Some records

----

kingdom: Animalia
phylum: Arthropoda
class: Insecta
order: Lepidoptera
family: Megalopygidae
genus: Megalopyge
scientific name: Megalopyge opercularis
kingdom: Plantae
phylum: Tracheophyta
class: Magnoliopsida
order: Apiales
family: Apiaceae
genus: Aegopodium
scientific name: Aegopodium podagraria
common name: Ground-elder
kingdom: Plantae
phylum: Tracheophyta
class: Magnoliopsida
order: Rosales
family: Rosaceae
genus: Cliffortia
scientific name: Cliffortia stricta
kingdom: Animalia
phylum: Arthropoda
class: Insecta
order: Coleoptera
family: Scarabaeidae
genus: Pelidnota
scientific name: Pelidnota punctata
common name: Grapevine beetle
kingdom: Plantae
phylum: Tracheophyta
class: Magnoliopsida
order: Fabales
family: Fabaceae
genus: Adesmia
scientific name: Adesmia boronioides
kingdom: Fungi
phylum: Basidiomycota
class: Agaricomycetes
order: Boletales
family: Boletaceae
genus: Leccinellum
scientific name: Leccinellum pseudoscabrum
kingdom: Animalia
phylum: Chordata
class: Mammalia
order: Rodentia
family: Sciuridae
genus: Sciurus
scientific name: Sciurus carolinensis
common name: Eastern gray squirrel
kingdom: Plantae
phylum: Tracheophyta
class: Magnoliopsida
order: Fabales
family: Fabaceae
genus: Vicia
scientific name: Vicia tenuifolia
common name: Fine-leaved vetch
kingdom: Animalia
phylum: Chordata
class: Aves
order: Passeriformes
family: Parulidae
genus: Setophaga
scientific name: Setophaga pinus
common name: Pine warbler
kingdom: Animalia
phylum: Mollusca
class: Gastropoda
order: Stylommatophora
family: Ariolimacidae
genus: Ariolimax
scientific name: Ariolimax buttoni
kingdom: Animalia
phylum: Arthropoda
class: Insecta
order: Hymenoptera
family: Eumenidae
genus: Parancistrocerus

----

■ Your instructions ■
Copy the data verbatim, starting at the line that contains "phylum: Mollusca" and ending with the last line of the data.

■ Correct answer ■
phylum: Mollusca
class: Gastropoda
order: Stylommatophora
family: Ariolimacidae
genus: Ariolimax
scientific name: Ariolimax buttoni
kingdom: Animalia
phylum: Arthropoda
class: Insecta
order: Hymenoptera
family: Eumenidae
genus: Parancistrocerus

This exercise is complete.